DP14250 Reconsidering the Market Size Effect in Innovation and Growth
|Author(s):||Helene Latzer, Kiminori Matsuyama, Mathieu Parenti|
|Publication Date:||December 2019|
|Keyword(s):||balanced growth, Competition and growth, Demand composition, Directly explicitly additive (DEA) preferences, Endogenous Growth, Horizontal innovation, Incomplete pass-through, Nonhomothetic preferences, Procompetitive entry, Strategic complementarity in pricing|
|JEL(s):||O11, O31, O33|
|Programme Areas:||Macroeconomics and Growth|
|Link to this Page:||cepr.org/active/publications/discussion_papers/dp.php?dpno=14250|
In the standard horizontal innovation model of endogenous growth, larger economies innovate more and grow faster.

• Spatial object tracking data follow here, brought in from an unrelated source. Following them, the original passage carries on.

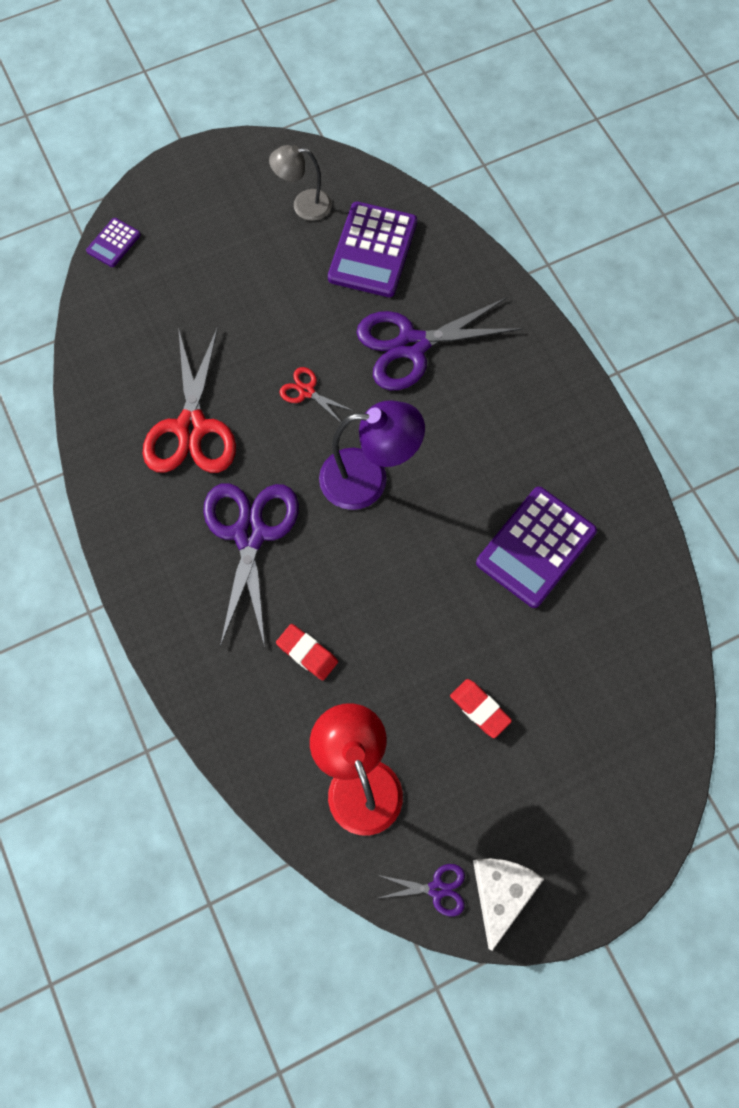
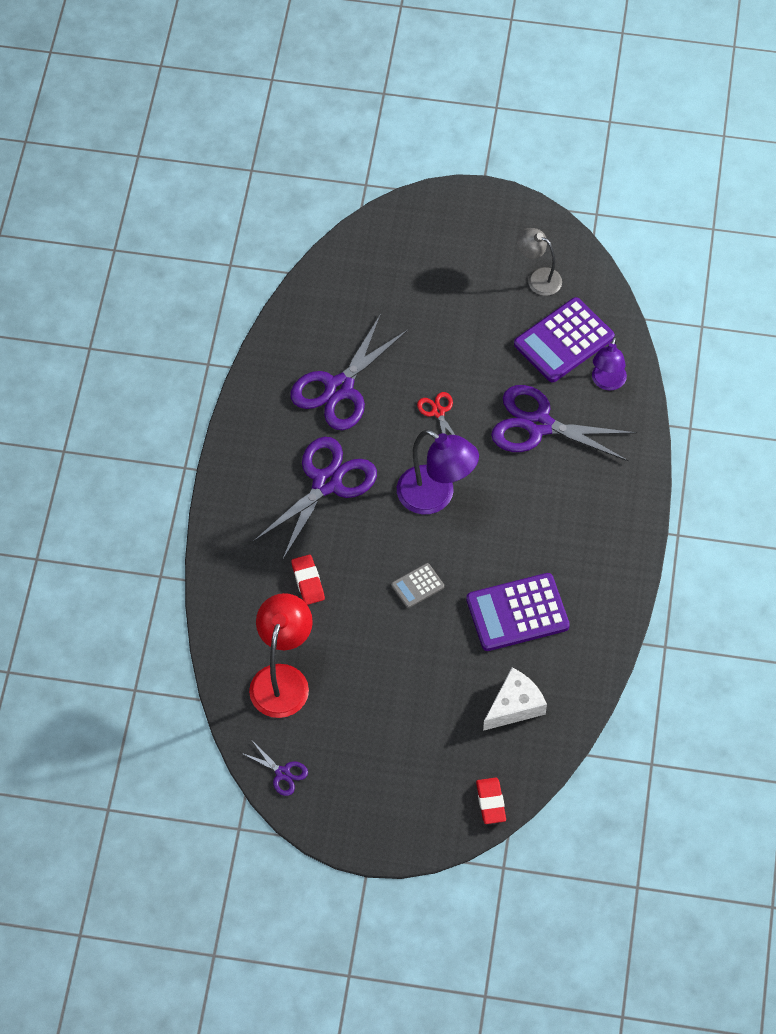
camera: 35 degrees right, 10 degrees down
(113, 243) = (379, 226): purple calculator -> none
(191, 427) = (339, 388): red scissors -> purple scissors
(420, 584) = (417, 586): none -> grey calculator
(442, 266) = (607, 382): none -> purple lamp
(480, 709) = (395, 688): red eraser -> red eraser (491, 802)
(500, 892) = (321, 802): white cheese -> white cheese (514, 706)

Due to the homotheticity of preferences, however, it does not matter whether the large market size comes from a large population or a high per capita expenditure. In this paper, we extend the standard model to allow for nonhomothetic preferences. Among others, we show that, holding the size fixed, economies with higher per capita expenditure and smaller populations innovate more and grow faster for the empirically relevant case of incomplete pass-through, strategic complementarity in pricing, and procompetitive entry.